こののちも、第6回ベルリン大会は第一次世界大戦のために中止、第7回アントワープ大会では優勝を期待されながらも惜しくも16位、第8回パリ大会ではすでに33才、ランナーとしての円熟期を過ぎ、32.3キロ地点で棄権。悲運のオリンピックランナーとして語り継がれています

大正3年(1914)、玉名郡小田村(現玉名市小田)池部家の養子となり、4月10日春野スヤさんと結婚。その後、東京女子師範学校などで地理の教師として教壇に立ちながら、さらに走りに磨きをかけます。オリンピック第8回パリ大会後は、後進の育成に力を尽くします。ストックホルムでの敗因を分析、考え出した真夏の房総海岸での「耐熱練習」。心肺機能の充実をはかる富士登山競争、高地トレーニング。そして、孤独な長距離の練習をチームでやろうという箱根駅伝の企画。さらには、女子体育の奨励など、現在のマラソン界につながるあらゆる試みが四三さんの発案です。

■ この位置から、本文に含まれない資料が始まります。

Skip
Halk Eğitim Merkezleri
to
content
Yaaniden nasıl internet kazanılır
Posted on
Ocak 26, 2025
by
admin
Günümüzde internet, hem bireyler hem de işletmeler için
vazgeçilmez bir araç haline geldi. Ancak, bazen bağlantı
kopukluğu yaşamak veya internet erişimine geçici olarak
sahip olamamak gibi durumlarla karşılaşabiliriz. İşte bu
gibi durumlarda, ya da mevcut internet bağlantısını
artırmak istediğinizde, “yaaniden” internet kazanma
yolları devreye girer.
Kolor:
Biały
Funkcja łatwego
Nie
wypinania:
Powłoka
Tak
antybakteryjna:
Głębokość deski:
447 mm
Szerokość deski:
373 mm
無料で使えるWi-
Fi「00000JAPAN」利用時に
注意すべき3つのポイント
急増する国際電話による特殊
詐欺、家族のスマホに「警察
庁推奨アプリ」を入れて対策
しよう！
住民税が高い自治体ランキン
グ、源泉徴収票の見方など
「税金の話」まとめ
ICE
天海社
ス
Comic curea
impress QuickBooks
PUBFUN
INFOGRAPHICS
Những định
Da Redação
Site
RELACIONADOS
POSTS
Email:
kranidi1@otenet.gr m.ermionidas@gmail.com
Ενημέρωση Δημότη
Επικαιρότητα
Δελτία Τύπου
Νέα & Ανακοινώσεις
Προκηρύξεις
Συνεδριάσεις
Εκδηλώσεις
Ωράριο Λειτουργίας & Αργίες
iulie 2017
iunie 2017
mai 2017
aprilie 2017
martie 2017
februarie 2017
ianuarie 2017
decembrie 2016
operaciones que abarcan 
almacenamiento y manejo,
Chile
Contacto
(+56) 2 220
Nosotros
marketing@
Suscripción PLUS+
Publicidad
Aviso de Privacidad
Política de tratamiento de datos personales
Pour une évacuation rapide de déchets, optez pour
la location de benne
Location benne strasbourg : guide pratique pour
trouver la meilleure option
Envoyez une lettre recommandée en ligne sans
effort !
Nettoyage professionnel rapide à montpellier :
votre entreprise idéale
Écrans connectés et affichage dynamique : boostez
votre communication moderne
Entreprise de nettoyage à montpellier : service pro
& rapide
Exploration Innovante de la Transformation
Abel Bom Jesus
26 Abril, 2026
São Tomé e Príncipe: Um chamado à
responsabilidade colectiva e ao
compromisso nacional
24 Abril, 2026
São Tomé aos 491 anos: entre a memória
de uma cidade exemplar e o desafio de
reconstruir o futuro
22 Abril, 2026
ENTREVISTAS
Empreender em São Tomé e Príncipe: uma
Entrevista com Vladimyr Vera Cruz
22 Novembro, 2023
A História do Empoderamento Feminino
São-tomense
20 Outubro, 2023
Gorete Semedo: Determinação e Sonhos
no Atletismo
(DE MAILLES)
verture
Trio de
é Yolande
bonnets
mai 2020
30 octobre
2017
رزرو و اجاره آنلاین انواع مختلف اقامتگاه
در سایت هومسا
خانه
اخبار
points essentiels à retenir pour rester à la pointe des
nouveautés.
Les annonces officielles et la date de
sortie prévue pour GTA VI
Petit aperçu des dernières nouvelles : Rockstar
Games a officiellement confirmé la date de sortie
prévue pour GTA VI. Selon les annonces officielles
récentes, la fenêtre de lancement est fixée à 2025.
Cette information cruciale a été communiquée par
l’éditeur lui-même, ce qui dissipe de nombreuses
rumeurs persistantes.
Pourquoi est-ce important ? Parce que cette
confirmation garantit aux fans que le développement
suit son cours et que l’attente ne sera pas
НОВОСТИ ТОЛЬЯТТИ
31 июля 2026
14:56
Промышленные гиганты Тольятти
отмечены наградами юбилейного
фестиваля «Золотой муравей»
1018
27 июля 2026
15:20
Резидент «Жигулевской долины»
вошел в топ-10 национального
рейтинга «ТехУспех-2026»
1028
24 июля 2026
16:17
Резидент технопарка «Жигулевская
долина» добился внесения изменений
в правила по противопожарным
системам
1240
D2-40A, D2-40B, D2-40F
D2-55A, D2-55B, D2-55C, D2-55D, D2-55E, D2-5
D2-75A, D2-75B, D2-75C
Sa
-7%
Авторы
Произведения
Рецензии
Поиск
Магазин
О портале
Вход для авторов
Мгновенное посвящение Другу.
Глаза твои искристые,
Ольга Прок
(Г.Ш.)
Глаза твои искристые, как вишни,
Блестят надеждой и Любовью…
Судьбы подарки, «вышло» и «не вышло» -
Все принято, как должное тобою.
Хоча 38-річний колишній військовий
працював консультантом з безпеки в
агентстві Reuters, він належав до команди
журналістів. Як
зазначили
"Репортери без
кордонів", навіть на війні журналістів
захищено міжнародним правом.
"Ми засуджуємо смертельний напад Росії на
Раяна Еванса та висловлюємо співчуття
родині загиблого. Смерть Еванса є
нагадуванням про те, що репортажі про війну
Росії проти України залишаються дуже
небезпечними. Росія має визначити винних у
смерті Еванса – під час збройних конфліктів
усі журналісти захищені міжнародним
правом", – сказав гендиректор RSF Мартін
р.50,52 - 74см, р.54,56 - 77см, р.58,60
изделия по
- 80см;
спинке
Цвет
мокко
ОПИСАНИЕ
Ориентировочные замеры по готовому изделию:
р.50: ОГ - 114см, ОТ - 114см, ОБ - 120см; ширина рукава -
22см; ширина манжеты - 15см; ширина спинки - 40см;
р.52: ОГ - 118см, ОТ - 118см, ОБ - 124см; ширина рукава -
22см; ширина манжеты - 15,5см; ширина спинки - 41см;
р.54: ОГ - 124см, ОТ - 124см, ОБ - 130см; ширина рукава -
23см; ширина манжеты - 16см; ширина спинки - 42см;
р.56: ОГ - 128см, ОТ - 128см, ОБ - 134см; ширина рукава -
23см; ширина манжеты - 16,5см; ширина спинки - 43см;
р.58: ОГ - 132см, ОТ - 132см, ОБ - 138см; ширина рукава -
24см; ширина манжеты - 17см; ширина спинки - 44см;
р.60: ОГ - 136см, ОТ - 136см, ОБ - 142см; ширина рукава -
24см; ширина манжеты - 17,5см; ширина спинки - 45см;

昭和6年(1931)故郷玉名に帰り、学校対抗マラソン大会や駅伝競走をするなど、県内外においてマラソン普及に努めます。また、昭和11年日本での初オリンッピク誘致のため上京し、開催準備に奔走します。(昭和13年第12回オリンピック東京大会返上決定)
 昭和20年(1945)、再び帰郷、熊本県体育会(後の熊本県体育協会)をつくり初代会長に就任、第1回県民体育祭、第1回金栗賞朝日マラソン(後日本で初めて国際マラソン選手権に指定、昭和49年福岡国際マラソン選手権大会となる)、昭和24年(1949)西部マラソン20キロ大会(後の金栗杯玉名ハーフマラソン大会)等開催に尽力します。昭和35年(1959)には熊本で行われた第15回国体の最終聖火ランナーとして走りました。

しかし、晩年になっても四三さんの心残りは初めてのオリンピック、ストックホルム大会で途中棄権したことでした。昭和42年(1967)、75才のときにスウェーデンオリンピック委員会から一通の招待状を受け取ります。オリンピック記念行事への招待でした。この2度目のチャレンジで、四三さんはついにゴール。「日本の金栗、只今ゴールイン。タイム、54年と8月6日5時間32分20秒3。これをもって第5回ストックホルムオリンピック大会の全日程を終了する」場内をアナウンスが流れたとき、万感の想いが四三さんの胸をよぎったことでしょう。

四三さんが歩んでこられた道、その精神「体力・気力・努力」を残し、昭和58年(1983)11月13日、92才で永遠の眠りにつきました。